**GIVEN PROBLEM**
Put the lines between the one holding "collection date: 1894-08-01" and the one holding "collector number: 4145", inclusive, into a two-column CSV with the headers field and value. Give one row per line, with each entry in its own quoted field and any line breaks replaced by spaces.

/---

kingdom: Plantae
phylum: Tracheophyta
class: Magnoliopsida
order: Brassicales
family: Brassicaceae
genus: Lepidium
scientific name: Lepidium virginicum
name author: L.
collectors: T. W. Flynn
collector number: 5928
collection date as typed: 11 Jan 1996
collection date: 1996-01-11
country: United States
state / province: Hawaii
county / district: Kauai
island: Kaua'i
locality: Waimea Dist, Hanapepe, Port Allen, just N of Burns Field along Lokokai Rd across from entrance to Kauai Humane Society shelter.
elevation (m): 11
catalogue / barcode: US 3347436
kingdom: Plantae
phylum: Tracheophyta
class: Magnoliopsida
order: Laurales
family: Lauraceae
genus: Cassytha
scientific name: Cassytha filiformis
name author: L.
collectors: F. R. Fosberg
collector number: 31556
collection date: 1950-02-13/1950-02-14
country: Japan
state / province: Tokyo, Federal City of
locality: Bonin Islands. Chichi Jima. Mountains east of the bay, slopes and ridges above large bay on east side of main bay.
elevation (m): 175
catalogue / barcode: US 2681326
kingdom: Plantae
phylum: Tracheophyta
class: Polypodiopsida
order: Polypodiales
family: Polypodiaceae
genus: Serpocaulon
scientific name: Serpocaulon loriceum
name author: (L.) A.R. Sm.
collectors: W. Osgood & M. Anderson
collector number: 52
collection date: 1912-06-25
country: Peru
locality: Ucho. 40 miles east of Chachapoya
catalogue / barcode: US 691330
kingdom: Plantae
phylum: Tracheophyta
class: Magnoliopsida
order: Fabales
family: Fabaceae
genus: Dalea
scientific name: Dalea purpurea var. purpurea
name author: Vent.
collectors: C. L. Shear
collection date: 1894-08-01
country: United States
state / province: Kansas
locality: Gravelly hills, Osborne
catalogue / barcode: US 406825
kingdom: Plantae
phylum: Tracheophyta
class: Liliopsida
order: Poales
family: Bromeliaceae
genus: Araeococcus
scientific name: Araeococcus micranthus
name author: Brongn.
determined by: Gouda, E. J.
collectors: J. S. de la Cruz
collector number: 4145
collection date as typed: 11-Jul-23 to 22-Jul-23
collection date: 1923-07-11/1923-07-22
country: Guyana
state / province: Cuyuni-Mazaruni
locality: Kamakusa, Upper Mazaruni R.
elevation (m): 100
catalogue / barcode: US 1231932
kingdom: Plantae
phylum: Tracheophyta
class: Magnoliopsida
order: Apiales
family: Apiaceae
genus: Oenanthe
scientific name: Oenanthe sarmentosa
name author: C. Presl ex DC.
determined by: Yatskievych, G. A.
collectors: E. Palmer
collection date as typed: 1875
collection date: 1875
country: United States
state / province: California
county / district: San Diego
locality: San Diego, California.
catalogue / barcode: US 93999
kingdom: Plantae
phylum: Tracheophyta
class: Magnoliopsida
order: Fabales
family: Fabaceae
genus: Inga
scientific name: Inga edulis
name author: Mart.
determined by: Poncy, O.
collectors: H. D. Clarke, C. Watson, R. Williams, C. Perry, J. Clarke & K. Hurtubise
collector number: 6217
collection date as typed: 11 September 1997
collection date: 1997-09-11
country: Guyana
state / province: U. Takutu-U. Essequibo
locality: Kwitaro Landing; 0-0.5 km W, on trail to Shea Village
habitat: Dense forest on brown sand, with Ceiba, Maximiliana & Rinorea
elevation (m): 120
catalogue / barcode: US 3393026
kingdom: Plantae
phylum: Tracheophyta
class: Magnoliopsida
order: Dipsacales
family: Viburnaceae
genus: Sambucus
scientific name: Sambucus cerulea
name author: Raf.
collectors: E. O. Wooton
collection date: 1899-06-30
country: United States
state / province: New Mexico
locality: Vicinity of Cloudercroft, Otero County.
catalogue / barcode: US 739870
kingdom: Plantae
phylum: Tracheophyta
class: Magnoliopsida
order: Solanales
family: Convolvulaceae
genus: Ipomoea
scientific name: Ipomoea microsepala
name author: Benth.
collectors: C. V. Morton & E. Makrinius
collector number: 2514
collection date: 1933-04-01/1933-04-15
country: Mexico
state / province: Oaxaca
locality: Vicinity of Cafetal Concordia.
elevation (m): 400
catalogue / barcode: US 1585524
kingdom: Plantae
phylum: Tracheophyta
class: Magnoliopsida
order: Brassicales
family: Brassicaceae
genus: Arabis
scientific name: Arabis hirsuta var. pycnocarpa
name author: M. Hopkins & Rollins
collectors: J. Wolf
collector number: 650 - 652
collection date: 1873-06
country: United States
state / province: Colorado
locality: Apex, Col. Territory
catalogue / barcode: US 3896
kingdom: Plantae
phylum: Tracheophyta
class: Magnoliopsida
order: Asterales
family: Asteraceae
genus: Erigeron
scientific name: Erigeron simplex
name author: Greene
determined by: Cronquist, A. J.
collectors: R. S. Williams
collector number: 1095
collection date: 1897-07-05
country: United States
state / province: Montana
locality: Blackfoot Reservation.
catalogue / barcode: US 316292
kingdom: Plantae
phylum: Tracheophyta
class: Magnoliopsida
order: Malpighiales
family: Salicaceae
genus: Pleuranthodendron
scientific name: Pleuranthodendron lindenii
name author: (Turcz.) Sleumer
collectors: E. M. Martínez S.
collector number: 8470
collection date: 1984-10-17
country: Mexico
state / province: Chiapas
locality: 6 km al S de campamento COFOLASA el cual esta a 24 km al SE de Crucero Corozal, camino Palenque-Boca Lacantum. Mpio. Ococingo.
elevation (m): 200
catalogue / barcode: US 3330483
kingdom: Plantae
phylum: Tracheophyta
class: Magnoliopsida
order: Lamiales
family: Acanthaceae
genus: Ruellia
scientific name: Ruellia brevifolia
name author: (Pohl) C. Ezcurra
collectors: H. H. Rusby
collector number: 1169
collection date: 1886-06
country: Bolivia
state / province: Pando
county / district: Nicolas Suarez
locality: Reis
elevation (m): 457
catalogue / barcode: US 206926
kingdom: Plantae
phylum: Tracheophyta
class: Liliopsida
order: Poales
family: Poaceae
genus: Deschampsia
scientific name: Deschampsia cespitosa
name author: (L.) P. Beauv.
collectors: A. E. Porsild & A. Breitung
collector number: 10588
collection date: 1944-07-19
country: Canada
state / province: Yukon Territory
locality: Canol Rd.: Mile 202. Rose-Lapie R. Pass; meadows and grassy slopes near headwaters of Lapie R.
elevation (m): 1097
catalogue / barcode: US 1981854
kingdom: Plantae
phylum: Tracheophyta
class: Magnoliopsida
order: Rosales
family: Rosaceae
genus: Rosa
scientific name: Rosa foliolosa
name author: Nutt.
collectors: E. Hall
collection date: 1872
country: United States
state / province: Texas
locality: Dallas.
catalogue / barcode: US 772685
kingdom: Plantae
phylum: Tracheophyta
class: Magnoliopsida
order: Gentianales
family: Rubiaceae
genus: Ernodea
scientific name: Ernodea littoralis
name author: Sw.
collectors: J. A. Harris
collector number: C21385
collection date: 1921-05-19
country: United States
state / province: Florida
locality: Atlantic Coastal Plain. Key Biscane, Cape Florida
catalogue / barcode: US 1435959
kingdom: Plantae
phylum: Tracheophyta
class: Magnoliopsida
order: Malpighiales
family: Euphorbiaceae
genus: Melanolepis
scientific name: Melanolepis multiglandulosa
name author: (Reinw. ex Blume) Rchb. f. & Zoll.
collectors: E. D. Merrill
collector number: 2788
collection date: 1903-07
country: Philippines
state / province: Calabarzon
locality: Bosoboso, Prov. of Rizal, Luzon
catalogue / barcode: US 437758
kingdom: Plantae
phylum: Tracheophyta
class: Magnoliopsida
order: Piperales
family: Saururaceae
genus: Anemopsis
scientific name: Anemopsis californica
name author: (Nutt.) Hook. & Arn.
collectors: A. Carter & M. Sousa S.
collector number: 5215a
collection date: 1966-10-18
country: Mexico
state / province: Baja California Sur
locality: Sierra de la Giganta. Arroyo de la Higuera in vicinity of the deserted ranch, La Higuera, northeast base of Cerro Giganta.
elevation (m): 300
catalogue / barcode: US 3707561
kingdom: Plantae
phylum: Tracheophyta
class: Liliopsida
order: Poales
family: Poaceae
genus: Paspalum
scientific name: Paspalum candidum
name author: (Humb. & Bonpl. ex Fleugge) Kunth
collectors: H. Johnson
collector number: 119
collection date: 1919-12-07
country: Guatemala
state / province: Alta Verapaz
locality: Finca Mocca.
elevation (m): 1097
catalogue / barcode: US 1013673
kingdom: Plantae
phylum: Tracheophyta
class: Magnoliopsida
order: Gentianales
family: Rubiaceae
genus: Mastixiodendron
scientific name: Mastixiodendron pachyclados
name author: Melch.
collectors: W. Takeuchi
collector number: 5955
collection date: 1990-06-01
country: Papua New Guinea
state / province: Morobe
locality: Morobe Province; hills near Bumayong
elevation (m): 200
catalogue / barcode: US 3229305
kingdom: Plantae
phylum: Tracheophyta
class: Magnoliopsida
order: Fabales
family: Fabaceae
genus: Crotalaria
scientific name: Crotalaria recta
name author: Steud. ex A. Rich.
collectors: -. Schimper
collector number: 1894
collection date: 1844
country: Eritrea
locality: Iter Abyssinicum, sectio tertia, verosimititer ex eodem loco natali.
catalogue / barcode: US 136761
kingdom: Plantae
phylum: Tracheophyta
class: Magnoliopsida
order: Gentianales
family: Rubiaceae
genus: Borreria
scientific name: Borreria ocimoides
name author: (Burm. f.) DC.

\---

**WRITTEN RESPONSE**
field,value
"collection date:","1894-08-01"
"country:","United States"
"state / province:","Kansas"
"locality:","Gravelly hills, Osborne"
"catalogue / barcode:","US 406825"
"kingdom:","Plantae"
"phylum:","Tracheophyta"
"class:","Liliopsida"
"order:","Poales"
"family:","Bromeliaceae"
"genus:","Araeococcus"
"scientific name:","Araeococcus micranthus"
"name author:","Brongn."
"determined by:","Gouda, E. J."
"collectors:","J. S. de la Cruz"
"collector number:","4145"